When the string "CROSS" is part of a line in the data below, report the whole line.

[Items from a data source]
[Start of section]
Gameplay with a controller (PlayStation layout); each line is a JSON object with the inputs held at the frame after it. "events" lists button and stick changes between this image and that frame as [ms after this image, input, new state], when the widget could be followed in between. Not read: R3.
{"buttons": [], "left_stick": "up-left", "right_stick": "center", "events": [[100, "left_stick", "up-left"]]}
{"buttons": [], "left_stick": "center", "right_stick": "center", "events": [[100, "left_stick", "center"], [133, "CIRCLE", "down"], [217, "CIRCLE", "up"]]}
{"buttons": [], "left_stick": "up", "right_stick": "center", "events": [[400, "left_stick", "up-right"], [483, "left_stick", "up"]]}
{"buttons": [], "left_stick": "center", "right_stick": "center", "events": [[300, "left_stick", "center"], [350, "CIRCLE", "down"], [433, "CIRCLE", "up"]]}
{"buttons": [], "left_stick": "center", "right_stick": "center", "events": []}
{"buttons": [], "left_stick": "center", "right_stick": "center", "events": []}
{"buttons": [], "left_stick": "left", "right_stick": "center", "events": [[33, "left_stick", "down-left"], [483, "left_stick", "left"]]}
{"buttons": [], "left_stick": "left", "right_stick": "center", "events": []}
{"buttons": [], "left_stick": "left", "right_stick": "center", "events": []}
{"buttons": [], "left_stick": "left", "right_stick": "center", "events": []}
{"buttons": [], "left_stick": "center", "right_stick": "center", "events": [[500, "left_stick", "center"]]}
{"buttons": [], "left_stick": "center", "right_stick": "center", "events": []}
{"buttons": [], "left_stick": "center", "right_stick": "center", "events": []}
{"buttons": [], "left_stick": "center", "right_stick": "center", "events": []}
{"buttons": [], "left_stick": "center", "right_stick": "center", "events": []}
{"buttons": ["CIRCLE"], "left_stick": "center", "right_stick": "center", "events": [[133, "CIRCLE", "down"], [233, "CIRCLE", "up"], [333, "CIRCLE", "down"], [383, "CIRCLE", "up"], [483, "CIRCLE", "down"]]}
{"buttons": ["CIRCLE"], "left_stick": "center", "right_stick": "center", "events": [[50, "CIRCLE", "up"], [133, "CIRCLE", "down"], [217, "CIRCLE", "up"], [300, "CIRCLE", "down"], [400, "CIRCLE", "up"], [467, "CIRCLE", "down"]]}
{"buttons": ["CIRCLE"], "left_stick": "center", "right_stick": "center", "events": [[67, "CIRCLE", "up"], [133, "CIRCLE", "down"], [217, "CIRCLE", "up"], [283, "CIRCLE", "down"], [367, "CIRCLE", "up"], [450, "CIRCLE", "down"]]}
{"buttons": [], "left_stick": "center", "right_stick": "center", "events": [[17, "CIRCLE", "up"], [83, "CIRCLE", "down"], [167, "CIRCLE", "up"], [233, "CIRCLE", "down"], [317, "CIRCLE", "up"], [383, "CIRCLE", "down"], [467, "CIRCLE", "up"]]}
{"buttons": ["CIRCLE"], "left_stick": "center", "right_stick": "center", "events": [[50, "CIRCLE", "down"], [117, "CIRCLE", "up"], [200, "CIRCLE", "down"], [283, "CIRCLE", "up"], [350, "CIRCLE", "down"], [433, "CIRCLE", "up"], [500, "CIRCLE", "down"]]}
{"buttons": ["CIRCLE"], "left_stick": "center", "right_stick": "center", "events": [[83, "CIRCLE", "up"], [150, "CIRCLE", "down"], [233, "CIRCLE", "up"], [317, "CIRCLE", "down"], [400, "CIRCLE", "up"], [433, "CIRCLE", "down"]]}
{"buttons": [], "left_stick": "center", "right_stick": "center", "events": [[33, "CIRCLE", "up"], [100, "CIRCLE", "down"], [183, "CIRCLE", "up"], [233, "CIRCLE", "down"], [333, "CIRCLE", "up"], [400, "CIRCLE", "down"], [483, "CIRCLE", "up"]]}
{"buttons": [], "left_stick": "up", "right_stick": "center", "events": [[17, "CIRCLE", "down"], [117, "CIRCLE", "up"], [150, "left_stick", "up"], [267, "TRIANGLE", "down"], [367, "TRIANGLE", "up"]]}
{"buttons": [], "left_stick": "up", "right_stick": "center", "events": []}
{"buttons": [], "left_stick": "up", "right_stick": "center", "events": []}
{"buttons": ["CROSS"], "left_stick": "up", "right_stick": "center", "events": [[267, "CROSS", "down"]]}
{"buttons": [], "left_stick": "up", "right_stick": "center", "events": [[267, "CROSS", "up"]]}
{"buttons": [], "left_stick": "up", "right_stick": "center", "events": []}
[End of section]
__Answer__.
{"buttons": ["CROSS"], "left_stick": "up", "right_stick": "center", "events": [[267, "CROSS", "down"]]}
{"buttons": [], "left_stick": "up", "right_stick": "center", "events": [[267, "CROSS", "up"]]}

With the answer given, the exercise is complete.